Nombre de chercheurs traitent du populisme, de ses avancées, et des dangers qui pèsent sur les démocraties. La question économique est plus rarement abordée, bien qu’elle soit au cœur de la dénonciation des élites et de « leur » politique, supposée dictée par les intérêts bien compris d’une classe sociale amie des banques et des marchés, ayant ouvert la porte à la globalisation, européenne avant d’être française, indifférente à la question de la désindustrialisation, de la pauvreté et des inégalités. Et c’est justement parce qu’ils sont tant honnis des populistes que les économistes peuvent contribuer à défaire leurs discours. Il est dès lors impératif de sortir ces universitaires de leurs cercles académiques et de les exposer à un débat qui ne suit pas les mêmes codes. Dans l’arène où sévissent les populistes, l’aura des publications scientifiques est bien faible tandis que la crédibilité conférée par les titres universitaires est en constant déclin. La forme du débat, en particulier à la télévision et sur les réseaux sociaux, les dessert également car elle impose au propos une concision et incite aux positions tranchées. Le risque est alors grand de transformer les chercheurs en ayatollahs psalmodiant des « la science dit que ». On ne répond pas efficacement à un discours simpliste d’un populiste par une affirmation lapidaire, fût-elle corroborée par un ouvrage savant. Les résultats de la recherche économique sont, au contraire, tout en nuance et le reproche trop souvent adressé aux économistes « qui ne sont jamais d’accord entre eux » est justement une force. C’est bien parce que la réalité est complexe que le discours populiste s’en écarte, préférant toucher les émotions de ses auditeurs que leur raison. Dans ce livre, les membres du Cercle des économistes proposent donc un retour au réel reposant sur leurs recherches et leur expertise. Ils ne sauraient traiter de toutes les questions économiques soulevées par les populistes, mais entendent montrer tout à la fois que les arguments avancés prennent l’aspect séducteur de la simplicité pour le plus souvent tordre la réalité.

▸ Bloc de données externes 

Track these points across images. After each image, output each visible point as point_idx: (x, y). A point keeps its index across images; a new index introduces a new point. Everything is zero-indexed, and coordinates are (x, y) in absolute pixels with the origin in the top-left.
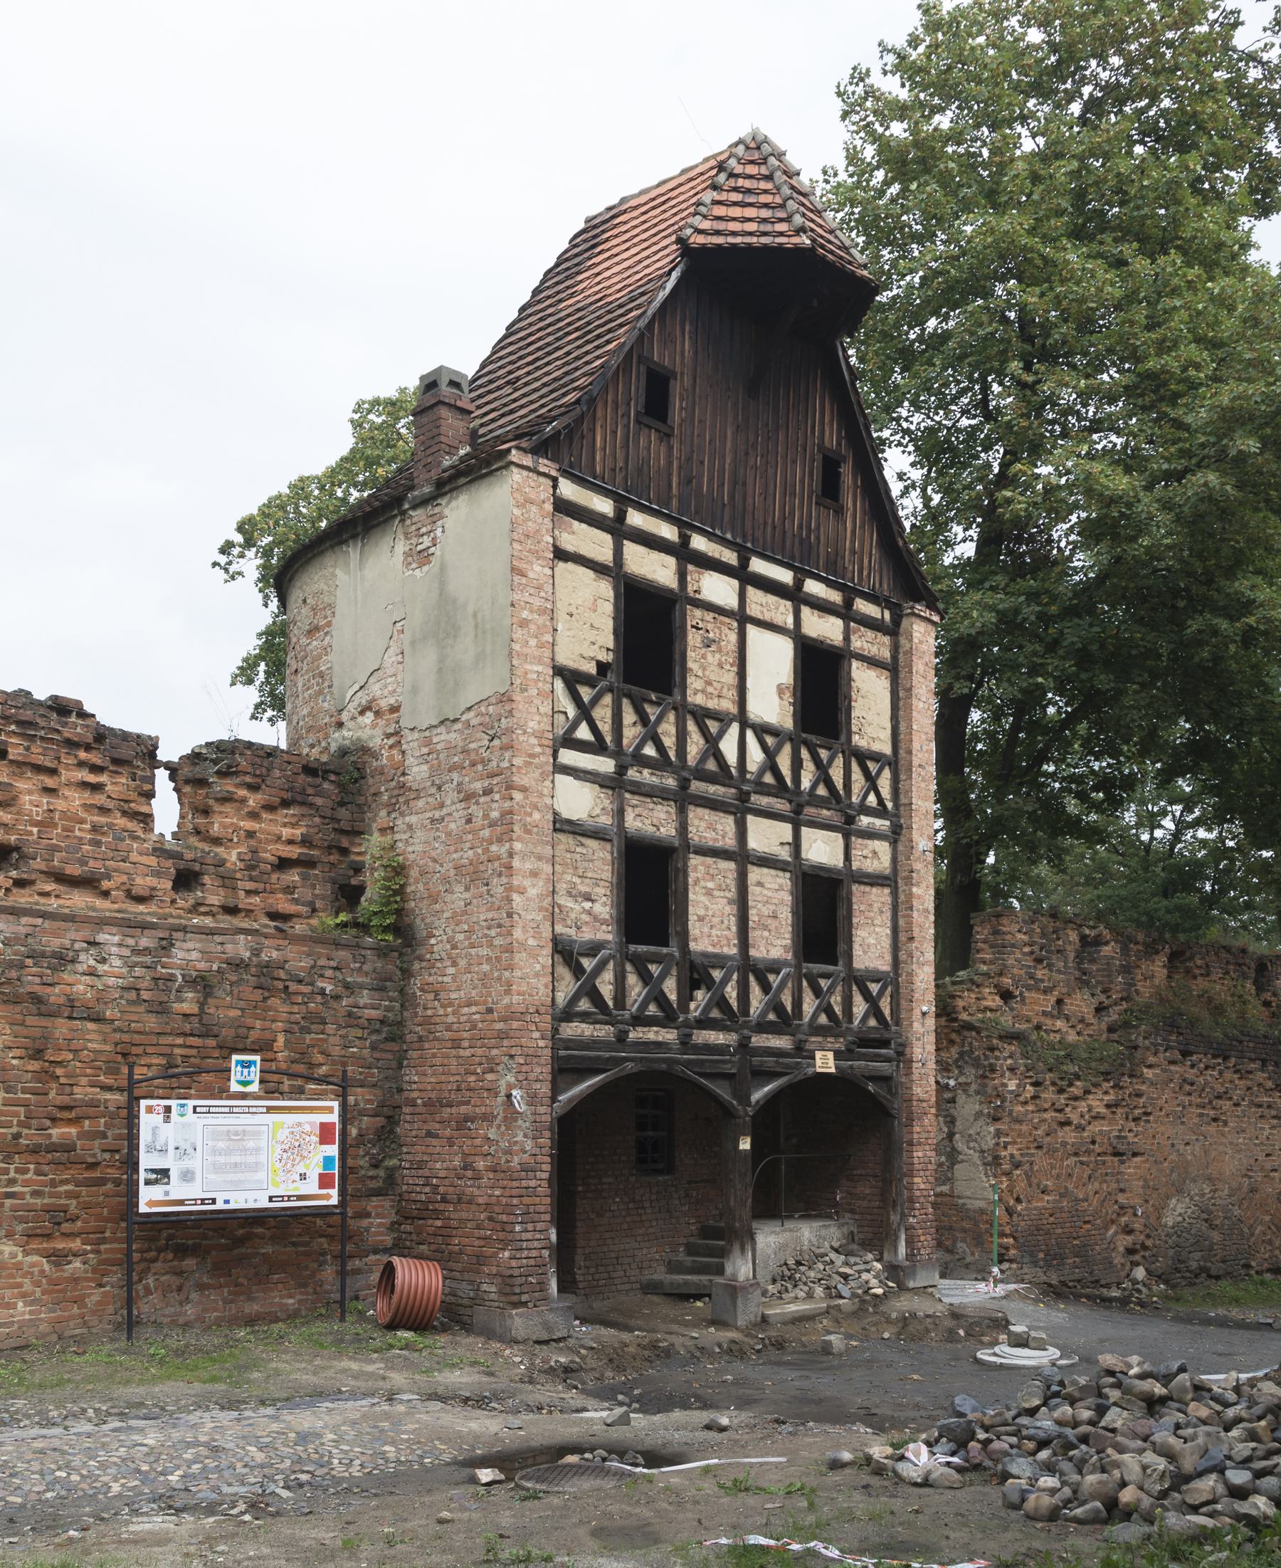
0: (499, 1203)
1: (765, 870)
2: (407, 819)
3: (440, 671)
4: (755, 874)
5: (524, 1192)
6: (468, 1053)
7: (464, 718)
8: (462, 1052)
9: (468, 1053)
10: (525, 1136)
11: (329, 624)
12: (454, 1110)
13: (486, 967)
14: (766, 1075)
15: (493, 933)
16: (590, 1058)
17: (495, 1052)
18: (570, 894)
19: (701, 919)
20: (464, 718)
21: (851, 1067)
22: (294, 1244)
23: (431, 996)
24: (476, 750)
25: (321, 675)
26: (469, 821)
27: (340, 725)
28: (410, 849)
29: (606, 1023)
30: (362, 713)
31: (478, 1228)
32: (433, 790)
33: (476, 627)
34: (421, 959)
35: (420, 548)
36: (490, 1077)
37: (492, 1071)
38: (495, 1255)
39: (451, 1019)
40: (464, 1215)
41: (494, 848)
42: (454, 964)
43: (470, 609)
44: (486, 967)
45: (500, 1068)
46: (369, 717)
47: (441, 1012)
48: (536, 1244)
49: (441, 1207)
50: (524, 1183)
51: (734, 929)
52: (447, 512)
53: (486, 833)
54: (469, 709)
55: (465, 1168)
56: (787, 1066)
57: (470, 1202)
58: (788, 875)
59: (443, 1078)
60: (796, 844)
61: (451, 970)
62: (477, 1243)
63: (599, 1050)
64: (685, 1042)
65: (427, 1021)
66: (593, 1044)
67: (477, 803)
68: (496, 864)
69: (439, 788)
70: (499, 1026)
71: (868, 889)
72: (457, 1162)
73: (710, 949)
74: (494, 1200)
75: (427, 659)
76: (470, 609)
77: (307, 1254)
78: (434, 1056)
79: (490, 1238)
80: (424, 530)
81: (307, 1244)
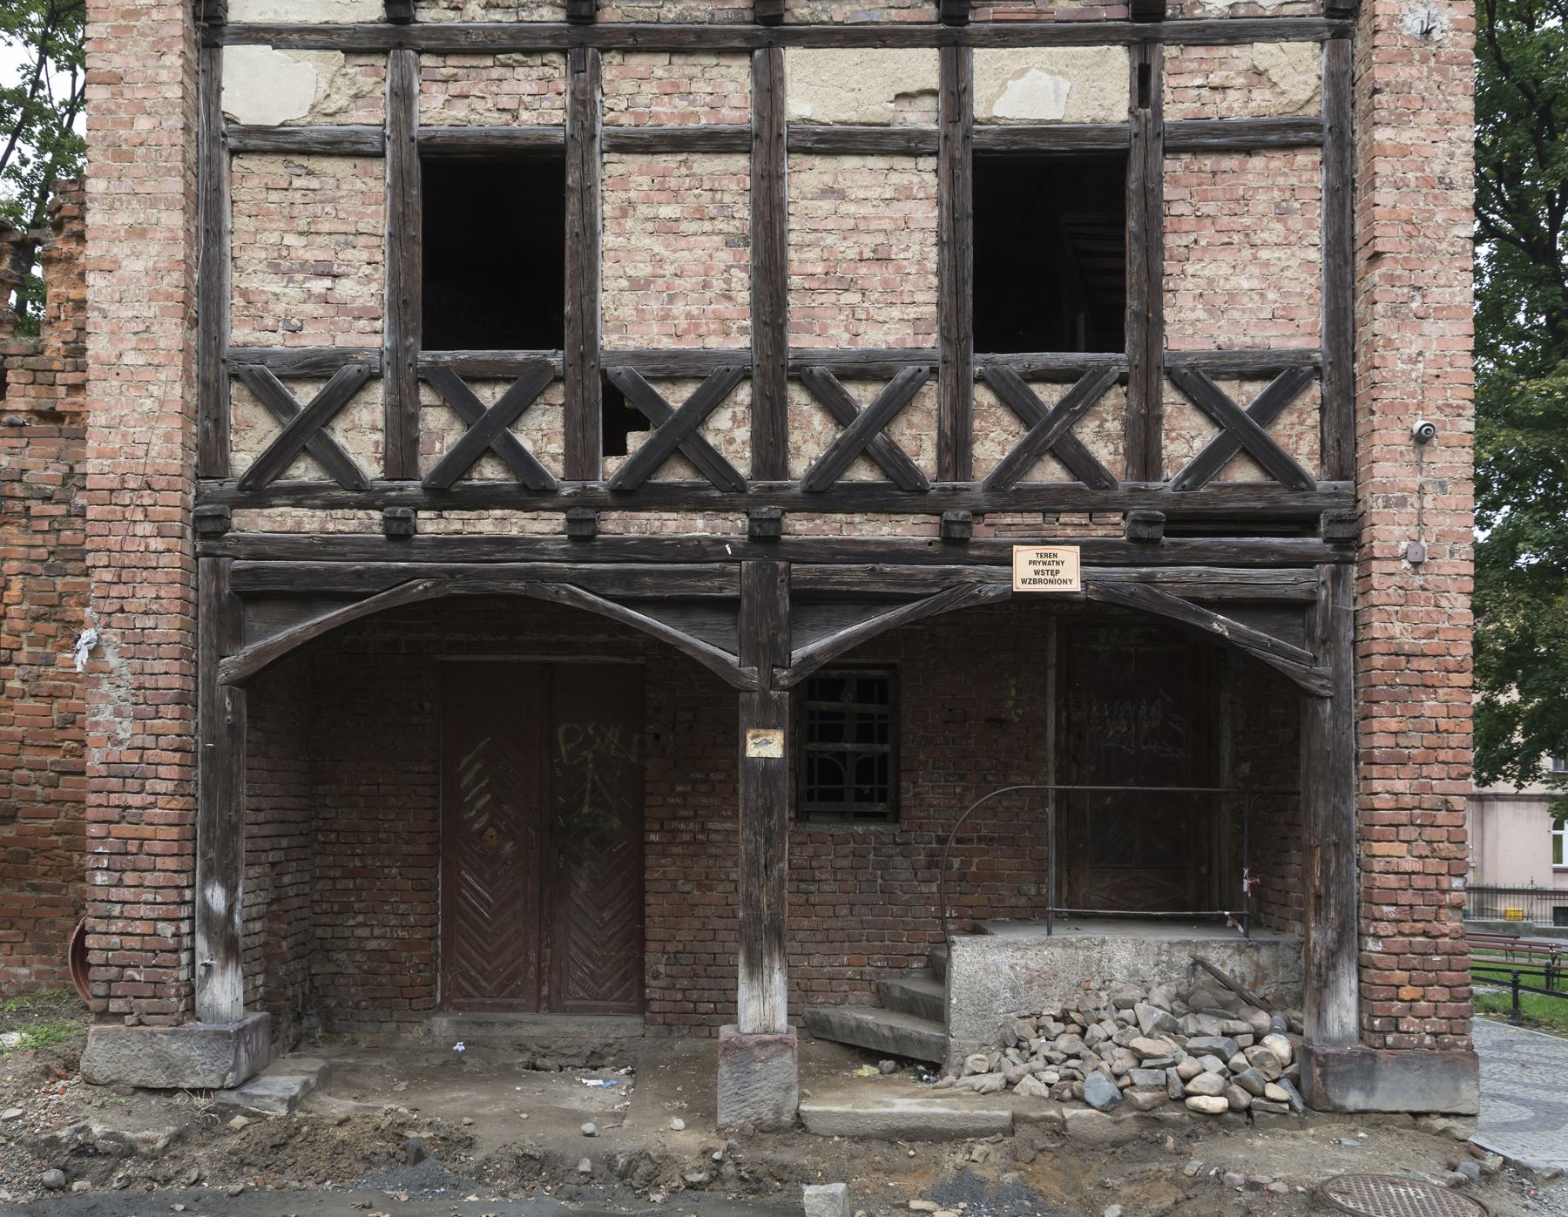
1: (851, 162)
4: (806, 178)
5: (114, 814)
10: (118, 713)
14: (816, 602)
16: (311, 572)
18: (275, 268)
19: (637, 285)
21: (1147, 580)
22: (35, 888)
29: (362, 506)
48: (144, 911)
50: (115, 799)
51: (744, 297)
56: (908, 580)
58: (931, 163)
60: (955, 90)
63: (343, 556)
64: (582, 537)
66: (328, 545)
71: (1230, 162)
73: (667, 344)
77: (54, 904)
81: (58, 889)
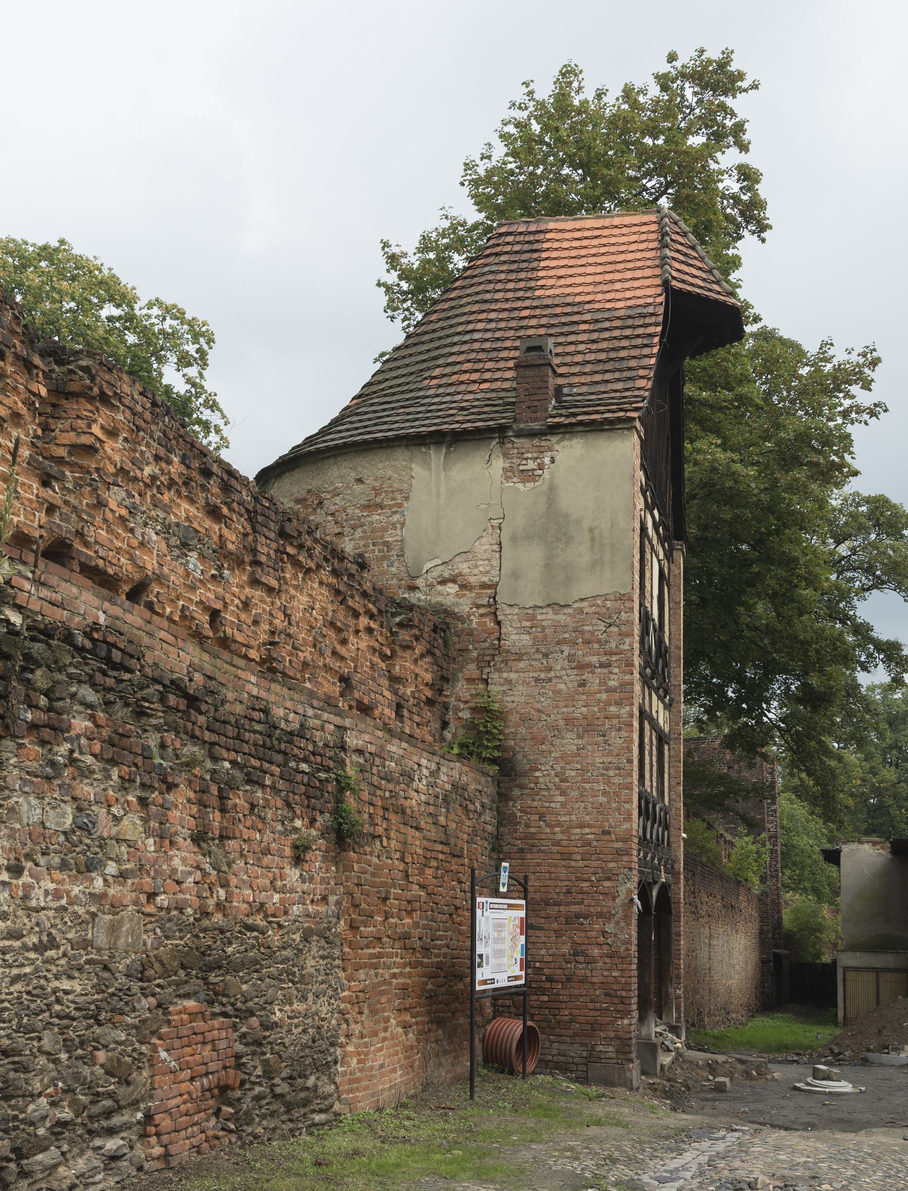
0: (617, 982)
2: (505, 675)
3: (547, 565)
6: (580, 864)
7: (576, 605)
8: (573, 863)
9: (580, 864)
11: (400, 505)
12: (562, 908)
13: (602, 799)
15: (611, 773)
17: (611, 865)
20: (576, 605)
23: (537, 817)
24: (592, 633)
25: (387, 544)
26: (583, 684)
27: (413, 588)
28: (508, 699)
30: (443, 582)
31: (592, 1001)
32: (539, 656)
33: (593, 539)
34: (522, 787)
35: (522, 468)
36: (607, 884)
37: (609, 879)
38: (612, 1023)
39: (559, 837)
40: (576, 992)
41: (613, 709)
42: (563, 793)
43: (586, 524)
44: (602, 799)
45: (620, 878)
46: (452, 588)
47: (548, 830)
49: (548, 985)
52: (557, 447)
53: (604, 696)
54: (582, 600)
55: (575, 954)
57: (582, 981)
59: (549, 883)
61: (562, 799)
62: (592, 1013)
65: (532, 836)
67: (593, 672)
68: (615, 721)
69: (546, 655)
70: (620, 845)
72: (566, 949)
74: (610, 979)
75: (532, 557)
76: (586, 524)
78: (538, 865)
79: (606, 1009)
80: (529, 455)
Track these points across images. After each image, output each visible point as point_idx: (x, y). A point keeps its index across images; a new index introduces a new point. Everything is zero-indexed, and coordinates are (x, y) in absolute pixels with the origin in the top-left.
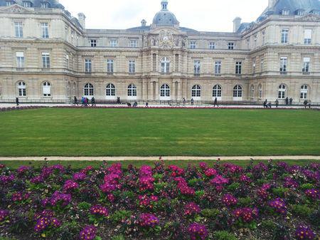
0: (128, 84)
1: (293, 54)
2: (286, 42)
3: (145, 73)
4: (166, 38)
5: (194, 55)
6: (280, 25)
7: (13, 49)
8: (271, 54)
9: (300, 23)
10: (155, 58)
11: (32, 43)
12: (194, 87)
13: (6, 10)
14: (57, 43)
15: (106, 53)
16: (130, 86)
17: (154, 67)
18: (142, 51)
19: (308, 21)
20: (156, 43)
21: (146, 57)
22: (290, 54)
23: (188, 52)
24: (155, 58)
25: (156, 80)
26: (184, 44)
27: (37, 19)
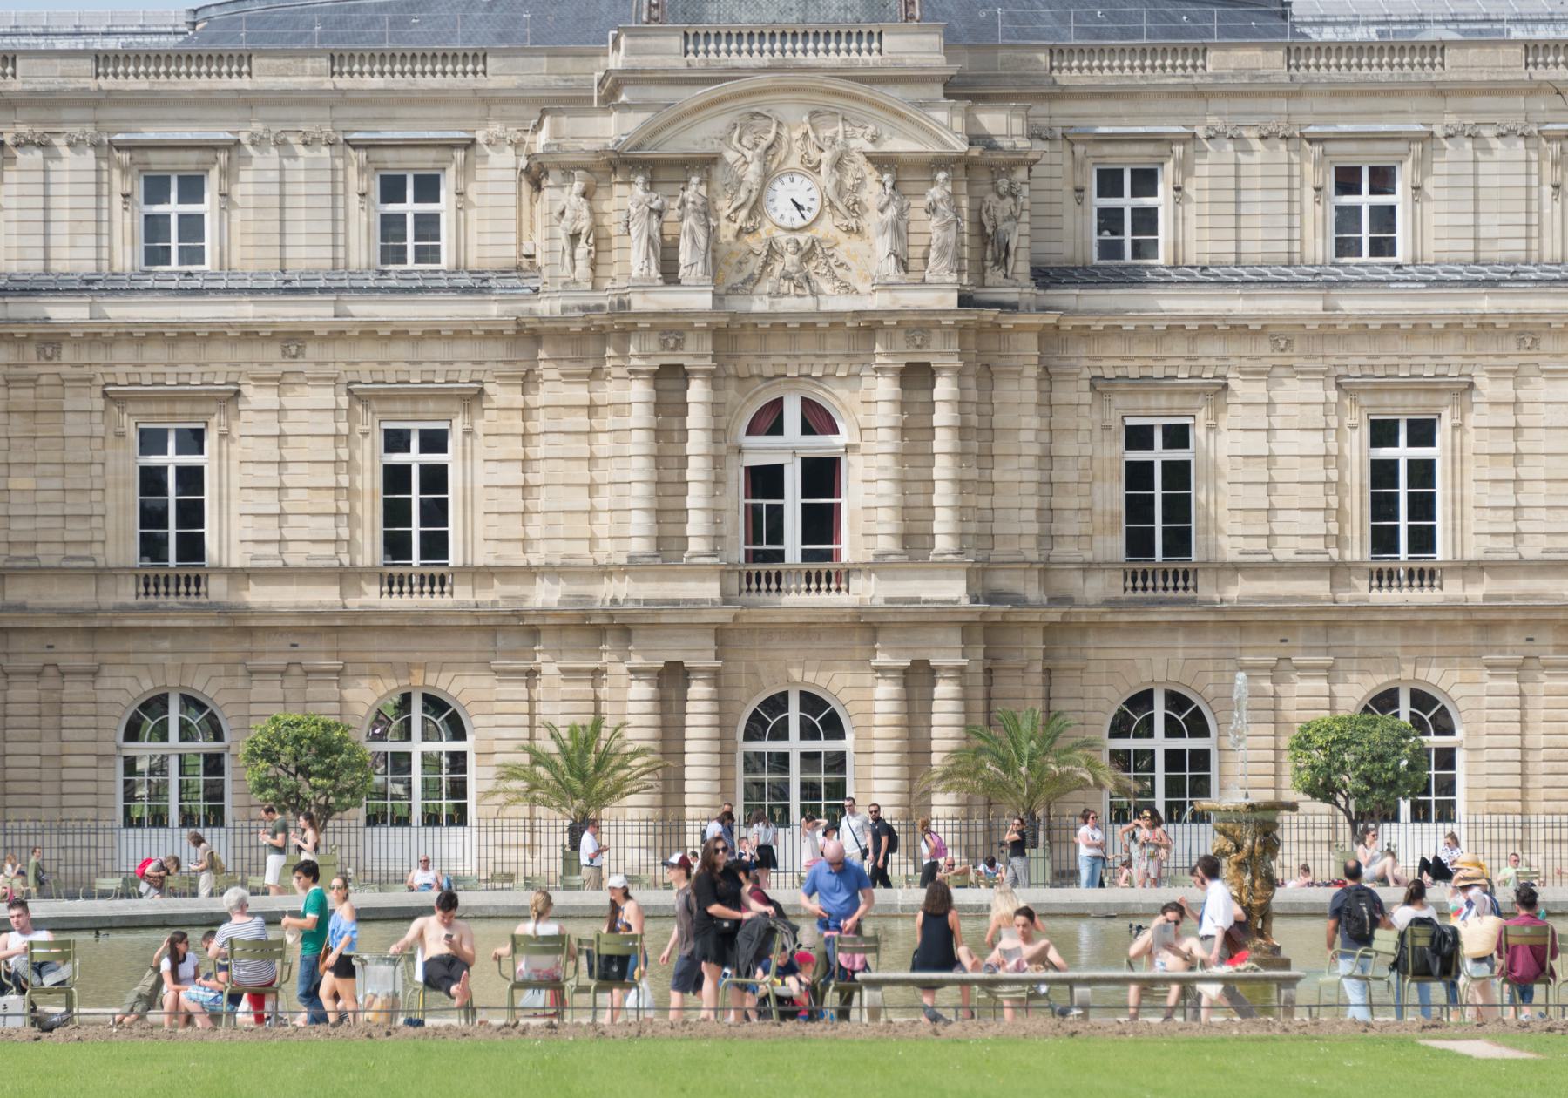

La première partie de ce livre évoque un certain nombre d’expériences populistes d’hier et d’aujourd’hui, et souligne les défis qui se présentent à la France et qui s’exacerbent avec les échéances électorales. Parce que les nombres, les ordres de grandeur, les statistiques alimentent les débats mais font aussi l’objet d’erreurs, voulues ou non, on y rappelle l’importance qu’ils revêtent et leurs limites.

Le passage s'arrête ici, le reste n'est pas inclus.